1. Dem Erstgericht ist kein Fehler bei der Tatsachenfeststellung unterlaufen.
Der Senat ist nach § 529 I Nr. 1 ZPO an die Beweiswürdigung des Erstgerichts gebunden, weil keine konkreten Anhaltspunkte für die Unrichtigkeit der Beweiswürdigung vorgetragen werden bzw. sonst ersichtlich sind.
Anhaltspunkte für die Unrichtigkeit der Beweiswürdigung sind ein unrichtiges Beweismaß, Verstöße gegen Denk- und Naturgesetze oder allgemeine Erfahrungssätze, Widersprüche zwischen einer protokollierten Aussage und den Urteilsgründen sowie Mängel der Darstellung des Meinungsbildungsprozesses wie Lückenhaftigkeit oder Widersprüche, vgl. BGH VersR 2005, 945; Senat, Urt. v. 9.10.2009 - 10 U 2965/09 [juris] und v. 21.6.2013 - 10 U 1206/13). Konkreter Anhaltspunkt in diesem Sinn ist jeder objektivierbare rechtliche oder tatsächliche Einwand gegen die erstinstanzlichen Feststellungen (BGHZ 159, 254 [258]; NJW 2006, 152 [153]; Senat, a. a. O.); bloß subjektive Zweifel, lediglich abstrakte Erwägungen oder Vermutungen der Unrichtigkeit ohne greifbare Anhaltspunkte genügen nicht (BGH, a. a. O.; Senat, a. a. O.). Ein solcher konkreter Anhaltspunkt für die Unrichtigkeit der erstinstanzlichen Beweiswürdigung ist vorliegend nicht gegeben.
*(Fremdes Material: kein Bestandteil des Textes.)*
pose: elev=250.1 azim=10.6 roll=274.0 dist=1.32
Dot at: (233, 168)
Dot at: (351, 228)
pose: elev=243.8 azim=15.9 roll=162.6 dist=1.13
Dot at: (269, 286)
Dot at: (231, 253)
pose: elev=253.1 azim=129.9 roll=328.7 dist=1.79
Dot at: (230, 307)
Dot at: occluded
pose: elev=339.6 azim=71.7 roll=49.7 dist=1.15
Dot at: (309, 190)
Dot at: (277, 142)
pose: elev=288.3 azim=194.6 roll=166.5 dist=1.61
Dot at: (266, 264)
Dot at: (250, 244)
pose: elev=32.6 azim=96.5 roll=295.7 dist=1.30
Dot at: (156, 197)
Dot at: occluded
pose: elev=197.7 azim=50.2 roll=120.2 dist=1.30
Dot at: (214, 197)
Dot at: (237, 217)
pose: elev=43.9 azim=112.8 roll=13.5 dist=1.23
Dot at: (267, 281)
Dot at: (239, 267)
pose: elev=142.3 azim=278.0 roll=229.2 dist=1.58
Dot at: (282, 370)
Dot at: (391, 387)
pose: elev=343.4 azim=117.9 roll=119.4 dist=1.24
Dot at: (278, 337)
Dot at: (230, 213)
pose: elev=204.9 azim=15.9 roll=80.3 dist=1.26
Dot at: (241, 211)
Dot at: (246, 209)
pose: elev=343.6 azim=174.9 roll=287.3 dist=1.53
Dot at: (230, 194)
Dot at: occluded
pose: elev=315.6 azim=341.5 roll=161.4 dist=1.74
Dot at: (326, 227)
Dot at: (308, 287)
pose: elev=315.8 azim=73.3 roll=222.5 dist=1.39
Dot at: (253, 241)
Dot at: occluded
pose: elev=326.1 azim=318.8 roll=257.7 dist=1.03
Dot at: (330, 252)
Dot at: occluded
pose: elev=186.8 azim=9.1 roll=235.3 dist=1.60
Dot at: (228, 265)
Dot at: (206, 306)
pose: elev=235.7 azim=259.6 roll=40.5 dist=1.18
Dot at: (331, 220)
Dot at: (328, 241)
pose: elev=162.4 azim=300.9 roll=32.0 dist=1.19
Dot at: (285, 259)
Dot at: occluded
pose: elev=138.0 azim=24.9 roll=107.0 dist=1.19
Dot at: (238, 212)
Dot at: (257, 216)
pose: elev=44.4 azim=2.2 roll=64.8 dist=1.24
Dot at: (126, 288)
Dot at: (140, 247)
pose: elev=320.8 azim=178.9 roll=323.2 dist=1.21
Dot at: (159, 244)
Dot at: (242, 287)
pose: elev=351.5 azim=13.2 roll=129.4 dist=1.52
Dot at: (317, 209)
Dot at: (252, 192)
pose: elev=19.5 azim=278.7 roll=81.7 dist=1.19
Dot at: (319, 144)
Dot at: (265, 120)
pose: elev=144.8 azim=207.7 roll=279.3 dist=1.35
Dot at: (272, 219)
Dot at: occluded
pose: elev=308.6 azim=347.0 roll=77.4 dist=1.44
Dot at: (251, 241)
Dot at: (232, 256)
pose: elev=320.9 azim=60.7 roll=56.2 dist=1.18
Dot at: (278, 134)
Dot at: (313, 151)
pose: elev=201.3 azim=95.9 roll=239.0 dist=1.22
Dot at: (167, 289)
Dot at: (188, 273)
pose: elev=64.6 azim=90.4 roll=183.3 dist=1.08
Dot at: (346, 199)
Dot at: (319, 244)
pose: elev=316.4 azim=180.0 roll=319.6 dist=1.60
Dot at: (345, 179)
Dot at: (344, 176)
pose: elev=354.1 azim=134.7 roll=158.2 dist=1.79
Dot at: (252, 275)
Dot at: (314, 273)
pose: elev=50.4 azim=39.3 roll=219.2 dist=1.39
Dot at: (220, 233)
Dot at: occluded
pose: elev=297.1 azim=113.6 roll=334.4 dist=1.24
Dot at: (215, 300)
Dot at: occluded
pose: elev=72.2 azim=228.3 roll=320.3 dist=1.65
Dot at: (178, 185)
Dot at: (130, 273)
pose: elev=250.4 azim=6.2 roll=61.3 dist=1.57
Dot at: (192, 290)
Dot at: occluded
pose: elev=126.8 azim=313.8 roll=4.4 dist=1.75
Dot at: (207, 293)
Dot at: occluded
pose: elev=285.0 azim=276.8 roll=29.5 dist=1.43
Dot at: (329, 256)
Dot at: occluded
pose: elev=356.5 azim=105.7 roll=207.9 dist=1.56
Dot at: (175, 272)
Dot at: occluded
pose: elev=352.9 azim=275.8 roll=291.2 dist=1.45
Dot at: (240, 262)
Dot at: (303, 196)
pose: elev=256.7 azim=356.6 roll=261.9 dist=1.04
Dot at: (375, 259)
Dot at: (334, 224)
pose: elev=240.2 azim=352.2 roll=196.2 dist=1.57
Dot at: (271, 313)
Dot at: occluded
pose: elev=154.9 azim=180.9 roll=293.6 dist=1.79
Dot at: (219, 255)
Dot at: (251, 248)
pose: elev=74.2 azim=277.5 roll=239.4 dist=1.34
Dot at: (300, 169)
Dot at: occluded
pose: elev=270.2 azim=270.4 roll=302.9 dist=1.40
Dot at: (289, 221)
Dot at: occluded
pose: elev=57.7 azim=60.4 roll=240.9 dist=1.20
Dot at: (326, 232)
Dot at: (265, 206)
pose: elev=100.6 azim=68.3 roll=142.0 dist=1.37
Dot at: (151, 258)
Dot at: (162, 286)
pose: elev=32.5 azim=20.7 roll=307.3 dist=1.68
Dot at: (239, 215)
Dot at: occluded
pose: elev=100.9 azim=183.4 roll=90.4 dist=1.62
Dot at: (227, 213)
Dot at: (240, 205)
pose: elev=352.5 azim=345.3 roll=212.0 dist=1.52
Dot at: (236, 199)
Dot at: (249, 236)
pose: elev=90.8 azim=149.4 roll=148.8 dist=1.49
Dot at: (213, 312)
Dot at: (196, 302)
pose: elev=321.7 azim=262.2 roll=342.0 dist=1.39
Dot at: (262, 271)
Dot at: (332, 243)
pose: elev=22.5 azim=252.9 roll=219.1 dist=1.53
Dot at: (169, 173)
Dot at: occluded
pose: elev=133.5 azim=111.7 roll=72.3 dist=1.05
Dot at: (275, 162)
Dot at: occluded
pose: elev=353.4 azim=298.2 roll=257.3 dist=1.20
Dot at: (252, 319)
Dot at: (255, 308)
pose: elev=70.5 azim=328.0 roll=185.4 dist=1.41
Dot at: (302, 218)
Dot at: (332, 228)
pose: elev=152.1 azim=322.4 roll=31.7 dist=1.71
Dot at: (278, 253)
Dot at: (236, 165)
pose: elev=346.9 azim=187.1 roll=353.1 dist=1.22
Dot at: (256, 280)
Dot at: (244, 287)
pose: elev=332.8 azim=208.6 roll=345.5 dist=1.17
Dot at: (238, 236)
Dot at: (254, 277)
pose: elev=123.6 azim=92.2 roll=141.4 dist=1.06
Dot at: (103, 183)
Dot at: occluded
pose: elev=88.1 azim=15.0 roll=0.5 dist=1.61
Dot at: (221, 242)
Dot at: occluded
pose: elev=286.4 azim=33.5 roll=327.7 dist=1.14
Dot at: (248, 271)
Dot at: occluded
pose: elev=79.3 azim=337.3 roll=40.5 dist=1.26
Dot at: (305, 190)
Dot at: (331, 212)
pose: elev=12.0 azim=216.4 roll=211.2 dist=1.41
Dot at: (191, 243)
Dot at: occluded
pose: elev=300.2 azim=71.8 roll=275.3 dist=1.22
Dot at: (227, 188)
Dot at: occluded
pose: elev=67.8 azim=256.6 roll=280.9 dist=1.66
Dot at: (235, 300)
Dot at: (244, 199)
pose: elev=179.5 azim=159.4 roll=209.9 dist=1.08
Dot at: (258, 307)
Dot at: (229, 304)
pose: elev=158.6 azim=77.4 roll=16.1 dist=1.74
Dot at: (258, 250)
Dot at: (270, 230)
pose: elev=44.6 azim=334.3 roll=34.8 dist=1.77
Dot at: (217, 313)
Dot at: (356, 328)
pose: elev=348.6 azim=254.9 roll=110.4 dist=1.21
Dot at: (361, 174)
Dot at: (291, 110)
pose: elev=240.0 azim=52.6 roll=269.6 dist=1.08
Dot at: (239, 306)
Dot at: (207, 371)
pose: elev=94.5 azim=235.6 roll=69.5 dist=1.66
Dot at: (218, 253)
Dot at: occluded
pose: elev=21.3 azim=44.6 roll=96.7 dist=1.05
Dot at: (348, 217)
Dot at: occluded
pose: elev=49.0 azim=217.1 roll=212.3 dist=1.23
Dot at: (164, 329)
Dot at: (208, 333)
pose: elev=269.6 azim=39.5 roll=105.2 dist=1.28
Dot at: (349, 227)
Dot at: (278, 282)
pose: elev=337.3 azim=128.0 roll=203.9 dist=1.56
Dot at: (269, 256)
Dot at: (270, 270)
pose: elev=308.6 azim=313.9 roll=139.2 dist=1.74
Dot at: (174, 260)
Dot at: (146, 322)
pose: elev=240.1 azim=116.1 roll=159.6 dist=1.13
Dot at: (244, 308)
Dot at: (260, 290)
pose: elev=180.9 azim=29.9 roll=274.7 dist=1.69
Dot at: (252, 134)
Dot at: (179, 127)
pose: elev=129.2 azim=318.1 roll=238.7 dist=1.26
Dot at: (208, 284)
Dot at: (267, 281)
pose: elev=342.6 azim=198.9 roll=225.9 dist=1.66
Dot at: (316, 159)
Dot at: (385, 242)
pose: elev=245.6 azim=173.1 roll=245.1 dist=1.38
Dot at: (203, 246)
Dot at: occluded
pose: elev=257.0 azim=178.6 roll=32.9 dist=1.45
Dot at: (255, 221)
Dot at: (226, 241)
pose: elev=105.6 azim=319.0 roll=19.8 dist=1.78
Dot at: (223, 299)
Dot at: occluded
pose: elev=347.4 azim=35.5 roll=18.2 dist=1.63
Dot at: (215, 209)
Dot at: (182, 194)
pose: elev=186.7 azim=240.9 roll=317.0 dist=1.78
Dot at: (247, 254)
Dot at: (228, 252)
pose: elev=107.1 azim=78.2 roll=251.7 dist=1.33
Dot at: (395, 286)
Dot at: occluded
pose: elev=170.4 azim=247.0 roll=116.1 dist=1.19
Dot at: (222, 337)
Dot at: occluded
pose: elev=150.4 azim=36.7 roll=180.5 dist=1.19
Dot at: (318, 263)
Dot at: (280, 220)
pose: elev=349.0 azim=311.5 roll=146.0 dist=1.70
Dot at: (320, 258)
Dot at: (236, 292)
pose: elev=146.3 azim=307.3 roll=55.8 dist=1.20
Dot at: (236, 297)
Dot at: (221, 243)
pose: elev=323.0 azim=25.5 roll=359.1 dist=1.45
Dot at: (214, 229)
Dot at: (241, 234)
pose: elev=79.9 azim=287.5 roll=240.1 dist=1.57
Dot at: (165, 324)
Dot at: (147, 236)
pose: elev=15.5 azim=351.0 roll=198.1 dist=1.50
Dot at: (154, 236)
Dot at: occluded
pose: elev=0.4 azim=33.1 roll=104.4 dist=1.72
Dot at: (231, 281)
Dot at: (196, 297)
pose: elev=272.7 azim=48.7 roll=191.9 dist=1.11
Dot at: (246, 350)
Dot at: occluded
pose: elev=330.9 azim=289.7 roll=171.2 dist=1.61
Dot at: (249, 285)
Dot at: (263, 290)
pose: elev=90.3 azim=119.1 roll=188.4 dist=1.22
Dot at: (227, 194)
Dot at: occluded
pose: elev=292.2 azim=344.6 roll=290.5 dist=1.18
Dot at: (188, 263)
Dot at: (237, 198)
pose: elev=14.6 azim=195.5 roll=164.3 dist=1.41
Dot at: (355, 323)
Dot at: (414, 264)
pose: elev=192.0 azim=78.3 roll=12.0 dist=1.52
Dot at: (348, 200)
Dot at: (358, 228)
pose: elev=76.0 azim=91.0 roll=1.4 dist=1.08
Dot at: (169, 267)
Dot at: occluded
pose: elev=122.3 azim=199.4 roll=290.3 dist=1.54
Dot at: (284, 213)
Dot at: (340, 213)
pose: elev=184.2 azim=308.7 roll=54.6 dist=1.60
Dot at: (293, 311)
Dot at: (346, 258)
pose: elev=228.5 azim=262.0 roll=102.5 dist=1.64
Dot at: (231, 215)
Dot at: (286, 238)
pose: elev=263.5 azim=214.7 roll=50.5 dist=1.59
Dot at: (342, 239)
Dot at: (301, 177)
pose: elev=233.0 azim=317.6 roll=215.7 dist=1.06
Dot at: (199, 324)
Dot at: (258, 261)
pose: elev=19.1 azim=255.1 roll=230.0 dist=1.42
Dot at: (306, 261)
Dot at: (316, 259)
Dem Senat ist es jedoch nicht verwehrt, auf der Grundlage der erstinstanzlichen tatsächlichen Feststellungen ergänzende, das angefochtene Urteil weiter rechtfertigende oder berichtigende Erwägungen anzustellen (OLG Stuttgart VRS 122 [2012] 340; OLG Düsseldorf v. 10.4.2012 - 2 U 3/10 [juris]; OLG Köln v. 20.4.2012 - 5 U 139/11 [juris]; KG RdE 2013, 95; OLG Koblenz VersR 2013, 708; OLG Hamm VersR 2013, 604). Dies zugrunde gelegt, nimmt der Senat zunächst zur Vermeidung von Wiederholungen auf die angefochtene ausführlich und sorgfältig begründete Entscheidung des LG München I Bezug.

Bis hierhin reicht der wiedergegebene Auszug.